* _읽기 발췌문_
---

피로인산나트륨(12g/dl) 및 이노신(6g/dl)을 나트륨 아세테이트 완충액(pH 4.0)중에 용해시키고 상기 기술한 배양에 의해 수득된 에스케리치아 콜리의 균주 각각의 미생물 세포를 첨가하여 미생물 세포의 건식 중량으로 전환시 200mg/dl인 세포 농도를 수득한다. 반응 혼합물을 32시간 동안 35℃에서 배양하면서 pH를 4.0으로 유지하고, 생산된 5'-이노신산의 양을 시간 경과에 따라 측정한다. 결과는 도 8에 나타내었다.
도 7에서, 세로좌표 축은 5'-이노신산(mg/dl)의 농도를 나타내고 가로좌표축은 반응 시간(h)을 나타낸다. 반응의 진행은 각각의 균주의 세포를 사용하여 측정한 바와 같이 에스케리치아 콜리 JM109/pEPI305에 대해서는 검정 원, 에스케리치아 콜리 JM109/pEPI310에 대해서는 검정 삼각형, 에스케리치아 콜리 JM109/pEPI320에 대해서는 공백 원, 및 에스케리치아 콜리 JM109/pEPI330에 대해서는 공백 사각형에 의해 표시된다.
포스포모노에스터라제 활성이 저하된 산 포스파타제를 함유하는 균주를 사용하여 이노신으로부터 5'-이노신산을 생산하는 반응에서는 생산된 5'-이노신산의 분해 속도가 감소한다. 그 결과, 5'-이노신산의 수율 및 축적량이 증가한다. 5'-이노신산의 최대 축적량은 포스포모노에스터라제 활성이 저하되고 74번째 글리신 잔기 및 153번째 이소류신 잔기가 각각 아스파르트산 잔기 및 트레오닌 잔기로 치환된 산 포스파타제를 암호화는 유전자를 함유하는 균주로서 에스케리치아 콜리 JM109/pEPI330에 의해 나타난다.
실시예 17: 포스포모노에스터라제 활성이 저하된 산 포스파타제를 암호화하는 유전자를 함유한 균주를 사용하여 다양한 뉴클레오사이드-5'-포스페이트 에스테르 생산
포스포모노에스터라제 활성이 저하된 산 포스파타제를 암호화하는 유전자를 함유하는 플라스미드가 도입된 에스케리치아 콜리 JM109/pEPI330을, 앰피실린 100 μg/ml 및 IPTG 1mM을 포함하는 L-배지(50ml)에 접종하고 16시간 동안 37℃에서 배양한다.

---

저장된 자료:
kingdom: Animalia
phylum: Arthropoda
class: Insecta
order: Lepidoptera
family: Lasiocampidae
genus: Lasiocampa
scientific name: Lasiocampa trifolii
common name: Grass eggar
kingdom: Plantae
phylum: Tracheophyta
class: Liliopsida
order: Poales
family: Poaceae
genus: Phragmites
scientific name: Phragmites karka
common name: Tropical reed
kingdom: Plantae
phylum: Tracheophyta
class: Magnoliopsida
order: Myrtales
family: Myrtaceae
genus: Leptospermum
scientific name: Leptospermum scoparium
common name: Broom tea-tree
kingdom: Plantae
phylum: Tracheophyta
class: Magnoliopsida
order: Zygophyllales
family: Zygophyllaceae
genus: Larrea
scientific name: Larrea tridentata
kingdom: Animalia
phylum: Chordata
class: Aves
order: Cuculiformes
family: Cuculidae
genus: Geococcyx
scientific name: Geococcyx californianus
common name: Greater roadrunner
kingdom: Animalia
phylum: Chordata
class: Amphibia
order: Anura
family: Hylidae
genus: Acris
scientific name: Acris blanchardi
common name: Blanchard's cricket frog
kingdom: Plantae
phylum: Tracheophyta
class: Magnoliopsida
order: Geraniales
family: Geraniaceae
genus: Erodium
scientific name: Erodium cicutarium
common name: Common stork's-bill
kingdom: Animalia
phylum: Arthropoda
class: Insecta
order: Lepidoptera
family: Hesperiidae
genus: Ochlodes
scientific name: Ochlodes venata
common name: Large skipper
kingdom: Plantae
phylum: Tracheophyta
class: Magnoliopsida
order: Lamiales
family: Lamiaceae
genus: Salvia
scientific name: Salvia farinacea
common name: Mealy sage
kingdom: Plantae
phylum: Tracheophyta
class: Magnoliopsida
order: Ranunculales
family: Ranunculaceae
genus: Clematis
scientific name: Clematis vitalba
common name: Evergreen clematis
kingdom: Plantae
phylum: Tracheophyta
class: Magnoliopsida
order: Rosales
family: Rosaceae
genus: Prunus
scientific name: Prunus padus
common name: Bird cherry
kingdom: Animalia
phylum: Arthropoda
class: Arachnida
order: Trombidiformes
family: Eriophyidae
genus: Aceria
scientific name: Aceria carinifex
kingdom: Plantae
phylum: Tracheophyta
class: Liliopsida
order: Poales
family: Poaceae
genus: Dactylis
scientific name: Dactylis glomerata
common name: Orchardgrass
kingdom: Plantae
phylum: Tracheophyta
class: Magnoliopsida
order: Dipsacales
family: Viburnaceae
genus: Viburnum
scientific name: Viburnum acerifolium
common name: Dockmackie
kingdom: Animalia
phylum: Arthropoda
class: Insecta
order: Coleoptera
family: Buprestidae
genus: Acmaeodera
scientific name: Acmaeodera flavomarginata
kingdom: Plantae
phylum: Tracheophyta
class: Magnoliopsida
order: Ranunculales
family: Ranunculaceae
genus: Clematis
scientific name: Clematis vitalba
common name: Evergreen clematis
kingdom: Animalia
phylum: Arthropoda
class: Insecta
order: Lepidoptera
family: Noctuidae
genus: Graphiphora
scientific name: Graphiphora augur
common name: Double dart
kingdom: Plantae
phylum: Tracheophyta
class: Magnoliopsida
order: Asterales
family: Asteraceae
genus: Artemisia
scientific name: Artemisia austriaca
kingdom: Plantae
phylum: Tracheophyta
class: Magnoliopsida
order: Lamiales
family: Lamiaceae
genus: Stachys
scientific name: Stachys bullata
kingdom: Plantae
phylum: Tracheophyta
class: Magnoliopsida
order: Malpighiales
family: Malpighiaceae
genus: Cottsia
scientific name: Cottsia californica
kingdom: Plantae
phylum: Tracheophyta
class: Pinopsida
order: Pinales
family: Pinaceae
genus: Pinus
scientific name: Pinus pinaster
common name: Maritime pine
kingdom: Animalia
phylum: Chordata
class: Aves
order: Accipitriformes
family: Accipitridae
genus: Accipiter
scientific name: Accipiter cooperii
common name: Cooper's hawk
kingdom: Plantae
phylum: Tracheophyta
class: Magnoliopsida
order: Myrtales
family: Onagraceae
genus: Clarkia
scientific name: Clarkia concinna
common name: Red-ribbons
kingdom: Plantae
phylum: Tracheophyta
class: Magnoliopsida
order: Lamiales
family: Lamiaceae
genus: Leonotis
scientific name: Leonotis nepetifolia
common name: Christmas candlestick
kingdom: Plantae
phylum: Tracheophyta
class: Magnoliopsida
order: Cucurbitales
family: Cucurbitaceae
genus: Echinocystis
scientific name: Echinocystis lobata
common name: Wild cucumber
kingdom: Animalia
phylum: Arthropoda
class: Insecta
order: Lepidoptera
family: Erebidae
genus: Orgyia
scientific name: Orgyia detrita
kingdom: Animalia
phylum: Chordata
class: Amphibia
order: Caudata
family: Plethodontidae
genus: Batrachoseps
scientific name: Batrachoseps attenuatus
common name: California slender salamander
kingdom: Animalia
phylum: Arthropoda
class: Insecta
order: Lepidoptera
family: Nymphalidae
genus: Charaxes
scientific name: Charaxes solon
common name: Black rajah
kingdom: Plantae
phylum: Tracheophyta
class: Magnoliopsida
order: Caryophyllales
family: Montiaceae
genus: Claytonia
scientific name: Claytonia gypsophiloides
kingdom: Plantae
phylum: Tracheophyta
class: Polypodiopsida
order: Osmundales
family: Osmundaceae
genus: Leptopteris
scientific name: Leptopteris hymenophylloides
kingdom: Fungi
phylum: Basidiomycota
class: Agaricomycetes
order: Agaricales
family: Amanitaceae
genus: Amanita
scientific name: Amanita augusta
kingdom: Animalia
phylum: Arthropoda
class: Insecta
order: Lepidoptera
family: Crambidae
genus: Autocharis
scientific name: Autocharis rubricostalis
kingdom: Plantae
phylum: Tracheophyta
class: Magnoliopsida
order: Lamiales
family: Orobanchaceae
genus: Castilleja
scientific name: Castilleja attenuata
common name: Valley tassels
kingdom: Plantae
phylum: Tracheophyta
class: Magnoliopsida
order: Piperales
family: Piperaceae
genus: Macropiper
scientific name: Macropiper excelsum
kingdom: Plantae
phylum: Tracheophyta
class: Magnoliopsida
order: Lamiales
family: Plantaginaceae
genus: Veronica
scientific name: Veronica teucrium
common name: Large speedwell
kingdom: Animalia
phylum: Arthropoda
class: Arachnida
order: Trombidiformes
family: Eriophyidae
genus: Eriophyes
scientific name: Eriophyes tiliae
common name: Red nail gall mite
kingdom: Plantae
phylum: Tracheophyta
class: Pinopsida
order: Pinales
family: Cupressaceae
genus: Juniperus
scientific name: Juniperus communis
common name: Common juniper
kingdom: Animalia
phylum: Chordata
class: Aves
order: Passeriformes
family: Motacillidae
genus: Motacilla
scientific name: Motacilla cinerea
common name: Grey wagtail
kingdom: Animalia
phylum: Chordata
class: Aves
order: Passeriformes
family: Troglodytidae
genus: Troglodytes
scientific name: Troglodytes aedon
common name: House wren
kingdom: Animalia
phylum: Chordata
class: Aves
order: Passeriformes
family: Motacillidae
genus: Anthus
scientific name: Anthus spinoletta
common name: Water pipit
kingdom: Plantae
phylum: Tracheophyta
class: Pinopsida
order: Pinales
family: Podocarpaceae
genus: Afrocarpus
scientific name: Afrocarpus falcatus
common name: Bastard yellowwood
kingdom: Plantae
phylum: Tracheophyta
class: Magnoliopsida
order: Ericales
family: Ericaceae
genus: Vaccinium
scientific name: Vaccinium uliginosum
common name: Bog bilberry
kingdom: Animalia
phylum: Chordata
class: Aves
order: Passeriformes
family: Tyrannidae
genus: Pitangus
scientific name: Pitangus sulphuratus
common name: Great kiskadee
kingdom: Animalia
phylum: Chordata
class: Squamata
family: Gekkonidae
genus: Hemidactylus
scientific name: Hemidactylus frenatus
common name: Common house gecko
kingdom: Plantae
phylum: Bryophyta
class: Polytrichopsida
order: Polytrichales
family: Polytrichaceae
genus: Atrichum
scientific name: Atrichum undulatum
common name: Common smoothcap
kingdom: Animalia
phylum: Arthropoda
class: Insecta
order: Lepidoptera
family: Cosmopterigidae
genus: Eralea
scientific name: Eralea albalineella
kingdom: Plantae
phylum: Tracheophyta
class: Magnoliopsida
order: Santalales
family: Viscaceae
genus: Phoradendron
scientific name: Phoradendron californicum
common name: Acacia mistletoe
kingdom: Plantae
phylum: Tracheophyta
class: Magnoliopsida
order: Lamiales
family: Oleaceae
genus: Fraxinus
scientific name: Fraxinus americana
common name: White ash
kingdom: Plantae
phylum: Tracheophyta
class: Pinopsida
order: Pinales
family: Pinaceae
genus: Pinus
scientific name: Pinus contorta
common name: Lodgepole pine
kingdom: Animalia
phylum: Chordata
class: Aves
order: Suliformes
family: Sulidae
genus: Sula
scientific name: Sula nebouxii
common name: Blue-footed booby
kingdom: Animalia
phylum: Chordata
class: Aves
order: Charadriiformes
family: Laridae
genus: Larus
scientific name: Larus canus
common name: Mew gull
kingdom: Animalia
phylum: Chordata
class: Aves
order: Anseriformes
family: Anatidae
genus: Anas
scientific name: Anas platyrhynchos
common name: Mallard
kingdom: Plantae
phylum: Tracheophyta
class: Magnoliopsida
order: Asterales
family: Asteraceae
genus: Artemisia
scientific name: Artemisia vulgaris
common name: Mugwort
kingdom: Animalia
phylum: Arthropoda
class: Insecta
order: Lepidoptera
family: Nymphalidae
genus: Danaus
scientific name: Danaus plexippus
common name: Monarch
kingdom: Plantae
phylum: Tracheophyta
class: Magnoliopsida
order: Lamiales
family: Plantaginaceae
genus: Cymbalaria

---

* _읽은 내용 적용_
- a) 5'-이노신산 생산에 관한 발췌문에서 "그 결과, 5'-이노신산의 수율 및 축적량이 증가한다."라는 문장을 영어로 옮기시오.
- b) 5'-이노신산 생산에 관한 발췌문의 마지막 문장 다음에 이어질 내용을 같은 문체로 써 보시오.

* _연습 결과_
- a) As a result, the yield and the accumulated amount of 5'-inosinic acid increase.

- b)
포스페이트 그룹 수용체로서 피로인산나트륨(12g/dl), 및 이노신, 구아노신, 우리딘 또는 시티딘(6g/dl)을 100mM 나트륨 아세테이트 완충액(pH 4.0)중에 용해시키고, 여기에 상기 기술한 미생물 세포를 첨가하여 세포의 건식 중량으로 전환시 200mg/dl인 세포 농도를 수득한다. 반응 혼합물을 32시간 동안 35℃에서 배양하면서 pH 4.0으로 유지시킨다. 생산된 뉴클레오사이드-5'-포스페이트 에스테르의 양을 표 10에 나타내었다. 생산된 뉴클레오타이드는 뉴클레오사이드-5'-포스페이트 에스테르만을 포함한다. 뉴클레오사이드-2'-포스페이트 에스테르 및 뉴클레오사이드-3'-포스페이트 에스테르 부산물은 전혀 관찰되지 않는다.
[표 10]
실시예 18: 포스포모노에스터라제 활성이 저하된 산 포스파타제를 암호화하는 유전자를 함유한 균주를 사용하여 포스페이트 그룹으로서의 다양한 포스페이트 화합물로부터 5'-이노신산 생산
돌연변이 산 포스파타제 유전자를 함유하는 플라스미드가 도입된 에스케리치아 콜리 JM109/pEPI330을, 앰피실린 100μg/ml 및 IPTG 1mM을 포함하는 L-배지(50mM)에 접종하고 이를 16시간 동안 37℃에서 배양한다.
포스페이트 그룹 공여체로서 이노신(6g/dl) 및 트리폴리인산나트륨, 폴리인산나트륨(상표명: 폴리곤 P, Chiyoda Chemical), 이나트륨 페닐포스페이트 또는 이나트륨 카바밀 포스페이트(12g/dl)를 100mM 나트륨 아세테이트 완충액(pH 4.0)에 용해시키고, 상기 기술한 미생물 세포를 첨가하여 세포의 건식 중량으로 전환시 200mg/dl인 세포 농도를 수득한다. 반응 혼합물을 32시간 동안 35℃에서 배양시키면서 pH를 4.0으로 유지시킨다. 생산된 5'-이노신산의 양은 표 11에 나타내었다. 5'-이노신산은 어떤 포스페이트 공여체를 사용하여서도 효율적으로 생산되고 축적된다. 그러나, 5'-이노신산의 축적량은 포스페이트 그룹 공여체로서 폴리인산이 사용되는 경우에 가장 높다.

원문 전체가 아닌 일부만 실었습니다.